# Teaching question -- how much do you typically charge for internal classes?



## taichijon (Jul 28, 2015)

New member here from Wisconsin. I just received my black sash and teacher certification for Yang style tai chi, and am going outside of my school to start teaching. I've been talking with a local fitness club to host weekly classes in their (small) classroom, but am unsure of what to charge.

I feel like I should obviously be higher than Zumba classes (which take little to no skill) at say $5 per class, and less than Yoga classes at say $14, which are recognizable and a hot commodity. I'm just starting out teaching and tai chi is relatively unknown here, so I don't feel like I could demand high prices -- though I'd like to make a little $$ and keep this sustainable.

Also -- the club has also asked for a 40% cut to host and help with marketing, which seems high to me.

Tai chi or qigong teachers, do you have any advice on this situation? Does anyone teach at an outside venue or gym that are in a similar circumstance?  Thanks for your input.


----------



## Danny T (Jul 29, 2015)

What is your time worth? What is the instruction worth?
40% to host and market - what % would it cost to have your own facility along with utilities, business fee's, insurance, taxes, & marketing? All you have to do is show up and instruct. 
How many classes per week, how long are the classes? 
What is your projected attendance per class? 
What other weekly and/or monthly expenses will you have for instructing?
Will the fitness club do the collecting of fees or you and do the attendee pay per class, weekly, monthly? Cash, check, credit card? 
What about uniforms, sashes, testing and testing fee's if you are planning to test? Who provides them how will they be paid for and is that a part of the 40% take to the host?


----------



## Mephisto (Jul 29, 2015)

I have a similiar setup for the FMA I teach out of a boxing gym, I split everything 50/50 with the gym owner. For me it's not a bad deal. I don't pay anything out of pocket and I'm not on the hook for rent. I just split student monthly fees 50/50, and for guys that pay per individual class I don't have to share the per class charge unless I get over four students. When I was teaching out of the park I charged 50% less so I still make the same (which isn't much, but I don't really care). I find teaching out of a gym much more conducive to student learning. 

As for charge per class, I'd say it depends on how big a class is. Zumba is cheap because there are a lot of people showing up and no one gets much individual attention. Yoga and martial arts should charge more because classes are more focused on individual students. If demand is higher you can charge more, I'd look at how much classes are at other local places and choose something fair. Keeping in mind if you're just starting out and don't have much experience teaching you may not be able to charge what someone who has years of experience charges.


----------



## marques (Jul 29, 2015)

You can check the price in your and other locations just _googling_.
But in your academy is _your_ price, that you can adjust to the market and your level and marketing... (or chose arbitrary.)
I am willing to pay more for something I trust. On the other hand, is not easy to ask for more money (than others), even for something better, if the students don't see the difference (and beginners will see nothing...). Or if you do not have a strong marketing and a special character...

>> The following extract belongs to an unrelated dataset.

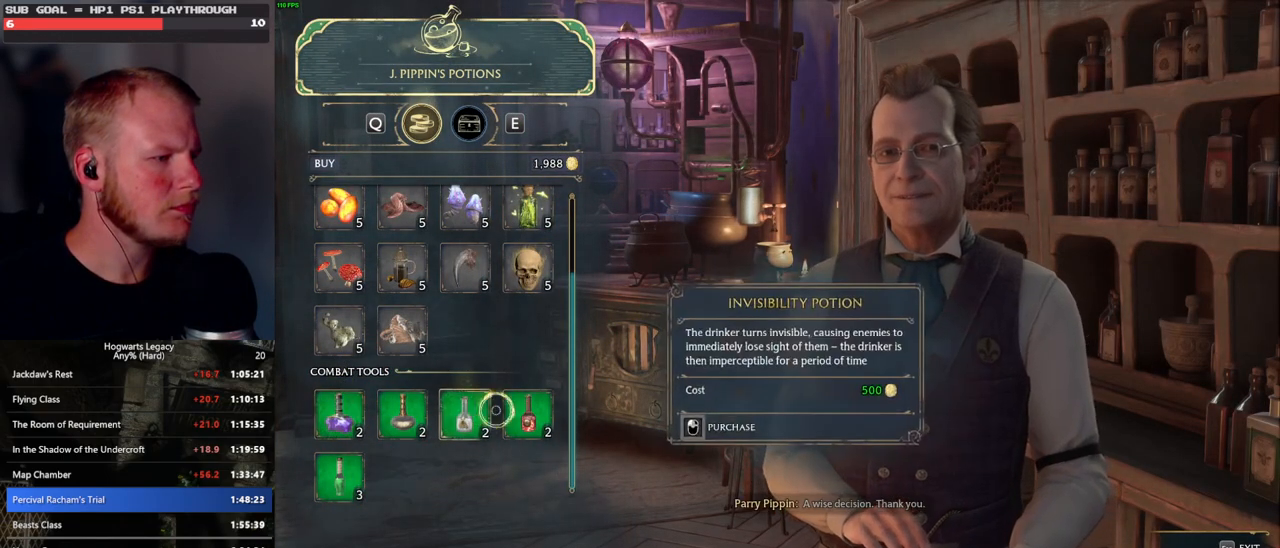
{"keys": [], "mouse": ["left"], "events": [[133, "mouse_left", "down"]]}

You know the market price. You know if you want just teach (even loosing money) or make some profit. Make _your_ price. Then you can always change according to results... (students accept easily prices going down than up, on the other hand you're just starting...)


----------



## greytowhite (Jul 30, 2015)

I charge $5/session for park meetups. My gong fu brother charges $15/session for practice in a yoga studio. That's actually how I market a lot of what I teach - Chinese yoga. More people in my community are interested in the health and mobility gains than martial ability so it allows me time to spread some neigong and those who become interested in the fighty side meet up separately.


----------



## taichijon (Jul 30, 2015)

Thanks for the replies and perspective, everyone. This has been very helpful.



Mephisto said:


> I have a similiar setup for the FMA I teach out of a boxing gym, I split everything 50/50 with the gym owner. For me it's not a bad deal. I don't pay anything out of pocket and I'm not on the hook for rent. I just split student monthly fees 50/50, and for guys that pay per individual class I don't have to share the per class charge unless I get over four students. When I was teaching out of the park I charged 50% less so I still make the same (which isn't much, but I don't really care). I find teaching out of a gym much more conducive to student learning.

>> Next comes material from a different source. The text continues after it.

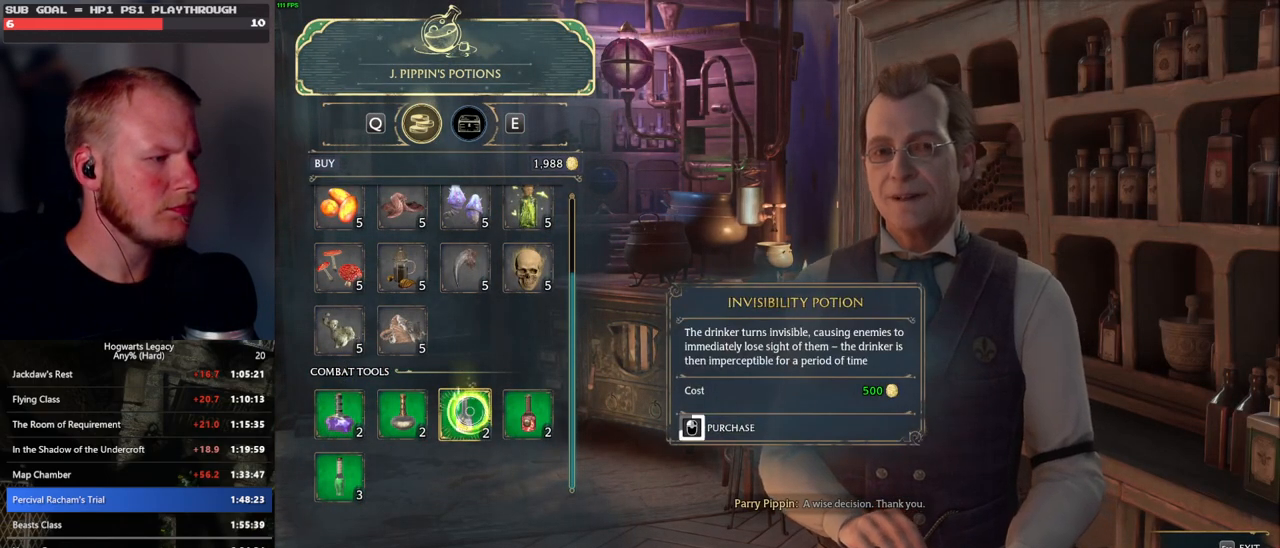
{"keys": [], "mouse": ["left"], "events": []}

Definitely agree. Going out of a gym will be better for me and the students, so that's worth a lot to me. 40% is quite a bit, but it sounds like you and others give the gym owners more of the share. Just curious, how many students do you have?



Mephisto said:


> Keeping in mind if you're just starting out and don't have much experience teaching you may not be able to charge what someone who has years of experience charges.



Yeah, I'm definitely aware of that being very new and having to adjust prices/expectations based on that. I taught outside the school for a couple of months early this year to get my feet wet, and only got one student, but it was a great experience to go off on my own. You learn a ton by having to organize all of your curriculum and lesson plans yourself!



greytowhite said:


> I charge $5/session for park meetups. My gong fu brother charges $15/session for practice in a yoga studio. That's actually how I market a lot of what I teach - Chinese yoga. More people in my community are interested in the health and mobility gains than martial ability so it allows me time to spread some neigong and those who become interested in the fighty side meet up separately.



I like the idea of marketing it as Chinese Yoga. That might work in this area because yoga is so ubiquitous, and when I say "tai chi" people look at me funny.

I'm planning on having this class be mostly health related, with no tests. For couch potatoes, I can offer them the flexibility, balance and stress relief, and for athletes I can help them relax and focus. There may be some who are interested in the defense applications and testing, but I would have to create a separate class in that case.


----------